Already, the latest monthly trade statistics (for September 2014) show exports at a five-month low: down 6.5% to the European Union, 3.2% to China and 14.7% to Japan. Meanwhile, consumer goods imports are at record levels. Those imports include Apple’s new made-in-China iPhone 6, introduced in September. The shortfall between exports and imports in the first nine months of 2014 is 3.9% higher than in the first three quarters of last year and will keep widening during 2015. That’s partly because there is a significant lag time between when currency appreciates and when the full impact of the increase hits exports. But we also expect the dollar to continue to increase in value relative to other major currencies, acting as a brake on U.S. export competitiveness.
The eurozone economy — cumulatively second in size only to the United States — continues to falter, and there is concern that the 18-nation euro area could slip into a third recessionary dip. Asia is struggling as expansion slows in China and as Japan strives to pep up its economy. Latin America’s most important economy, Brazil, is in an economic slide that is pulling industrial production down as its newly elected government tries to come to grips with worsening inflation. The upshot? None of the globe’s major trade regions will be eager customers for U.S.-made goods in 2015.
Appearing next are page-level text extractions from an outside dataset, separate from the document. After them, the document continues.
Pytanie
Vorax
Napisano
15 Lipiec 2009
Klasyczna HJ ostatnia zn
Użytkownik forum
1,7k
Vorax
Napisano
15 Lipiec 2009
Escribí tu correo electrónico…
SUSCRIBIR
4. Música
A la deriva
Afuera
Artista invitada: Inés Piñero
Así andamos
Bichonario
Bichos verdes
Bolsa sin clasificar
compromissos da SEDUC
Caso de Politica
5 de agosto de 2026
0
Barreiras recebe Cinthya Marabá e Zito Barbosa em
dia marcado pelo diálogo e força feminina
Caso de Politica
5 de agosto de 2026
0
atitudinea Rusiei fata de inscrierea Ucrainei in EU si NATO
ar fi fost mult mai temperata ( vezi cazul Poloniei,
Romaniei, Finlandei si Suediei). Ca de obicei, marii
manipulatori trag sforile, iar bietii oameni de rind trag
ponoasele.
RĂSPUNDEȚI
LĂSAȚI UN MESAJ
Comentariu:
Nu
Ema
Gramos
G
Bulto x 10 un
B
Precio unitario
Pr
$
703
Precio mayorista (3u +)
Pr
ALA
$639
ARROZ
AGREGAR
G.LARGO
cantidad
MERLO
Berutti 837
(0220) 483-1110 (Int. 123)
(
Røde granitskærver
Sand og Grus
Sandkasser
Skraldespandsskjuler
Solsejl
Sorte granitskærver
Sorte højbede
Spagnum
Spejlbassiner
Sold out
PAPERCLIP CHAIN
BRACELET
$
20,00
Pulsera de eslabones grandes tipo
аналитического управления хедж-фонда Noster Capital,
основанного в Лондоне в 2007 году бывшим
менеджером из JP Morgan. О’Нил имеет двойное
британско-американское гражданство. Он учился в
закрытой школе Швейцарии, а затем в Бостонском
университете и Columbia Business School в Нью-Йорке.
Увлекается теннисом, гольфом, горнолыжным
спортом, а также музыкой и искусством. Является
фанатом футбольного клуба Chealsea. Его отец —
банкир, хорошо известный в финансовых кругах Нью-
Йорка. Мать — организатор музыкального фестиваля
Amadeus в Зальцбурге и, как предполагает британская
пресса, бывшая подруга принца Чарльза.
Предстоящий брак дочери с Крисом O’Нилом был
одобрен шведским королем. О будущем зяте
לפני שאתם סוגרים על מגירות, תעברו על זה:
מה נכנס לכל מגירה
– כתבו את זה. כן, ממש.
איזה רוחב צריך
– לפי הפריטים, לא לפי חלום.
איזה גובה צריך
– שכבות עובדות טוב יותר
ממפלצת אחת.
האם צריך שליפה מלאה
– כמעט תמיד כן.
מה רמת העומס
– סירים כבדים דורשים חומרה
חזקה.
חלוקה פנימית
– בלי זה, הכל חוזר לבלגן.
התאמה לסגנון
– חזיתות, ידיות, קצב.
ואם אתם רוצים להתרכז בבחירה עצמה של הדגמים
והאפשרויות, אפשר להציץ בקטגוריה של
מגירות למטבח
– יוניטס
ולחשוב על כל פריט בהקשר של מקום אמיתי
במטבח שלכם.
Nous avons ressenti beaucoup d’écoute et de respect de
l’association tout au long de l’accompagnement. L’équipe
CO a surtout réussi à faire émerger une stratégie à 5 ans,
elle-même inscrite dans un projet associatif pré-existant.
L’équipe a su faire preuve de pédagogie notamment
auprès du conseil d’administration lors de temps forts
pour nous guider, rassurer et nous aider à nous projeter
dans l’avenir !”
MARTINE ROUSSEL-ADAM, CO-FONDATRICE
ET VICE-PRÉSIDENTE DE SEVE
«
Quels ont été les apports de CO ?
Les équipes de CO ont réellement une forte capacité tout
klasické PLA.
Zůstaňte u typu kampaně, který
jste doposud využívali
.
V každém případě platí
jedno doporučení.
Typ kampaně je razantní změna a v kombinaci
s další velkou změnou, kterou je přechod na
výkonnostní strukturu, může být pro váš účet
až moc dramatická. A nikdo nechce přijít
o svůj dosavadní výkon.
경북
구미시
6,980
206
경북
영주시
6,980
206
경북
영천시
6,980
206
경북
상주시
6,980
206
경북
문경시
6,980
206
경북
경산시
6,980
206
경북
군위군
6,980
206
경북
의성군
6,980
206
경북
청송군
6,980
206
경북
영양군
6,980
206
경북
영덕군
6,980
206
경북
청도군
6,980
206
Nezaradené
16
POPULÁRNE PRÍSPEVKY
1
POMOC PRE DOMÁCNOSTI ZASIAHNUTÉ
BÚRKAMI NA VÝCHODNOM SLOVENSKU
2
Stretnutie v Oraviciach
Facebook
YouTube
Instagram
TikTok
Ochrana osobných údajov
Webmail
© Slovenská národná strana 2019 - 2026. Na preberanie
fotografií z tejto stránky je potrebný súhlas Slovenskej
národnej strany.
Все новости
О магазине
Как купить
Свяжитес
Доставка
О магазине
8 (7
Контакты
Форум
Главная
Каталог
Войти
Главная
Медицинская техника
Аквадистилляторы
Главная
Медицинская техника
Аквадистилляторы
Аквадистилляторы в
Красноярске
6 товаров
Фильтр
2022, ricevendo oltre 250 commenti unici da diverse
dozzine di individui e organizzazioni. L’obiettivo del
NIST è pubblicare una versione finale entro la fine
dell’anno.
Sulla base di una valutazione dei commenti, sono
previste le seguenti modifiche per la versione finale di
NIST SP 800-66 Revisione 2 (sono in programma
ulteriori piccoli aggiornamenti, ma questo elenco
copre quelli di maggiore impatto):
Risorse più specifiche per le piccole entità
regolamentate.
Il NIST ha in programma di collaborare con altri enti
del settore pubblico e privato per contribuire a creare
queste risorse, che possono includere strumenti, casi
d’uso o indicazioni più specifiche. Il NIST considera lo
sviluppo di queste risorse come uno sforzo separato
On a positive note, energy imports are likely to continue to slide, while energy-related exports rise. Falling global oil prices are shrinking the nation’s energy bill at the same time that increased production from shale is paying off, reducing the need for energy imports and increasing exports of natural gas. Petroleum imports in September were the lowest since November 2009, and they’re down 7.5% so far from the comparable first nine months of 2013.